Pensó que necesitaba sentarse un rato a oscuras para mirar al pasado, al futuro y, por qué no, al presente. El pasado le producía angustia, rabia y dolor.
El futuro aparecía envuelto en una densa niebla que no permitía distinguir la más leve silueta. El presente... ¿existía realmente el presente?
Cansado de ver siempre lo mismo en sus reflexiones, dejó vagar su mente.
De pronto, se encontró sentado en medio de una nada ornamentada con un precioso paisaje. Mazisos grises, que se adentraban en el mar en forma de rocas poderosas contra las que rompían las olas dejando burbujeantes rastros de espuma blanca.
Allí, recostado contra el respaldo de un trono totalmente fuera de lugar,
se sentía el rey de su vida, el Dios del vacío.

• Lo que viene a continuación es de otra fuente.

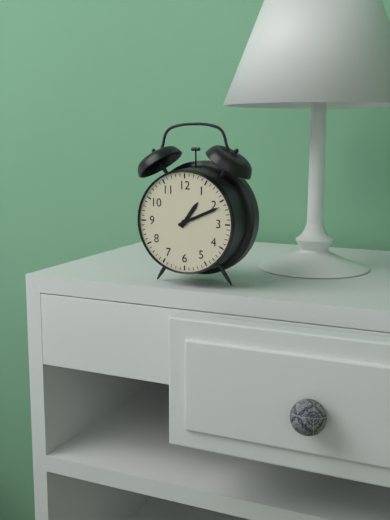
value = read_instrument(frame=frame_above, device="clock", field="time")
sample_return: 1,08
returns 1,11
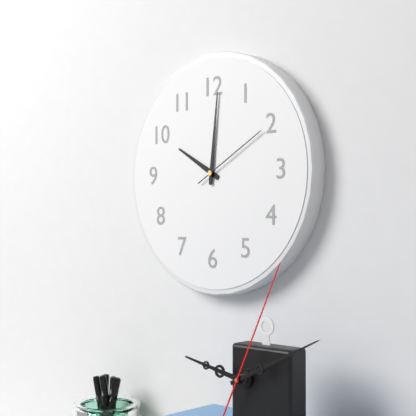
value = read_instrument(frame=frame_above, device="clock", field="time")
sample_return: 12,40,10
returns 10,01,10
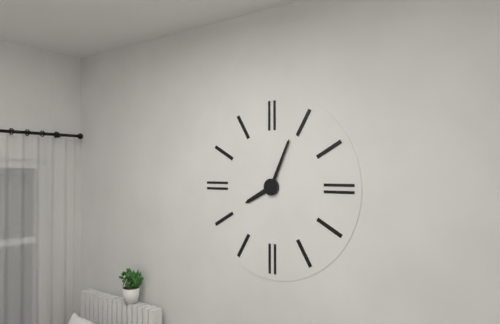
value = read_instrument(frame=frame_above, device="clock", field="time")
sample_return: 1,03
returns 8,04
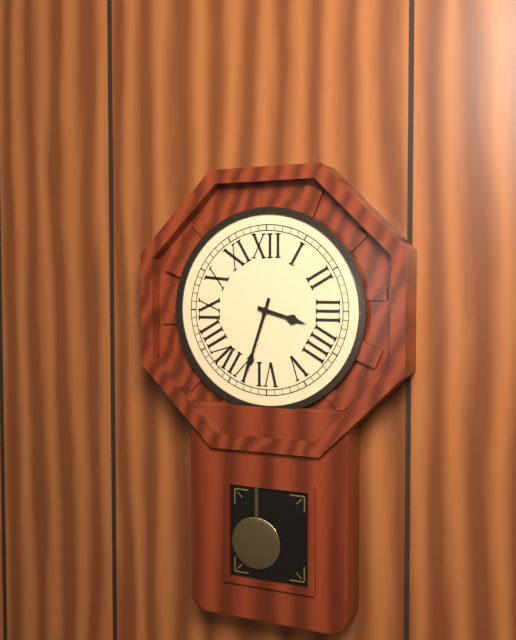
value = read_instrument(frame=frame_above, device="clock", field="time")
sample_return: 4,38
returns 3,33
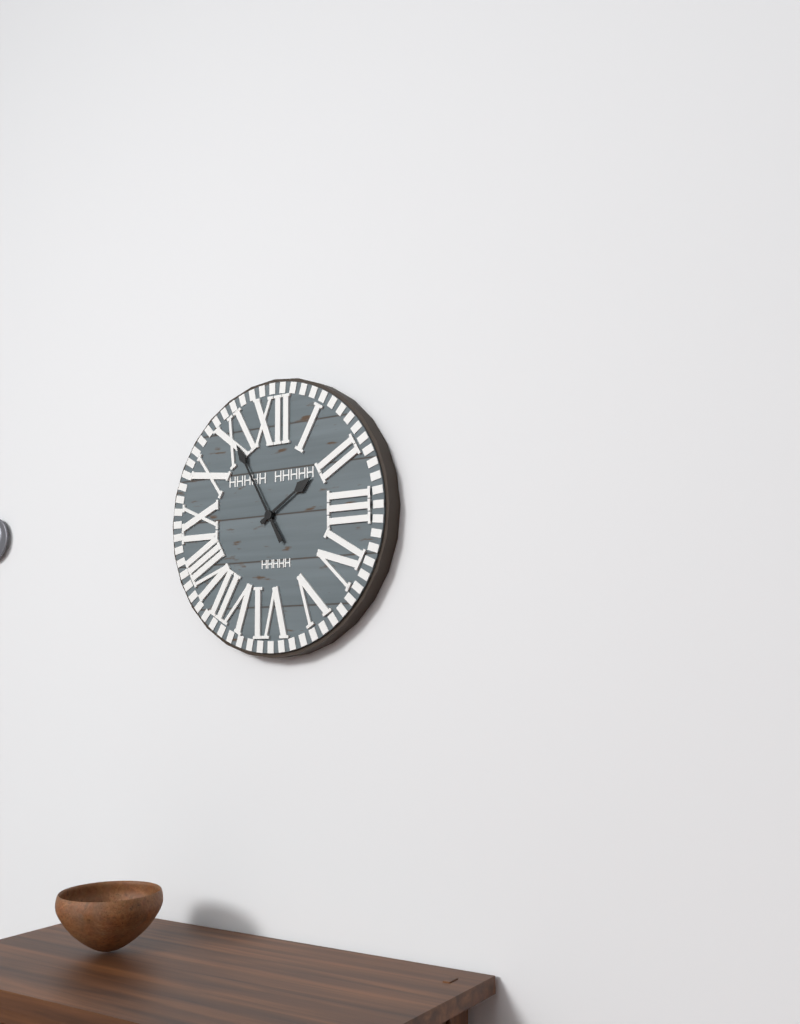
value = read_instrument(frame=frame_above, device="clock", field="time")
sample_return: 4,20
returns 1,55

Se encontraba tan bien, sentía tanta paz, que deseó quedarse por siempre. Deseó estar allí sentado, no volver nunca a la realidad que le aguardaba tras sus párpados cerrados.

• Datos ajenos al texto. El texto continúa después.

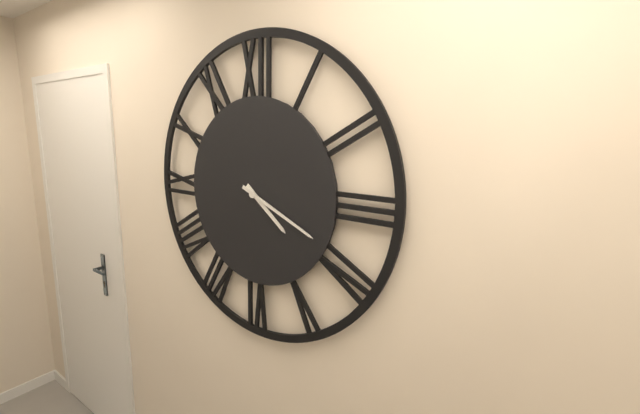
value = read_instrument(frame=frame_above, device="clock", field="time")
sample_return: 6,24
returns 4,19
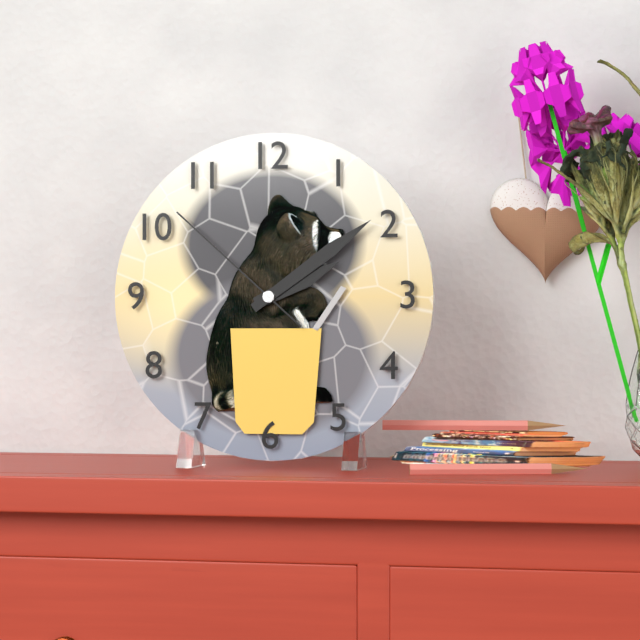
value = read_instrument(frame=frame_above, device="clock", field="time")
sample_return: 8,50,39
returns 2,09,52
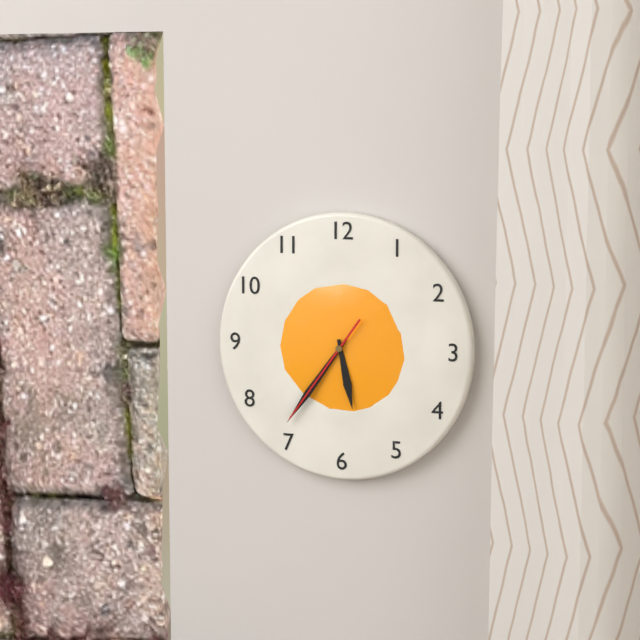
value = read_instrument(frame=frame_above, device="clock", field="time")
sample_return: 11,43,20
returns 5,36,36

Pero entonces sonó el teléfono y, sin abrir los ojos, lo acercó a su oído.
La voz que sonaba al otro lado le hizo volver en sí. Le recordó que existía una vida más allá de las brumas. Y, aunque él era incapaz de distinguirla, decidió creerla de nuevo.
Durante unos días, quién sabe cuántos serían esta vez, intentaría descubrir paisajes allí donde sólo veía negro asfalto.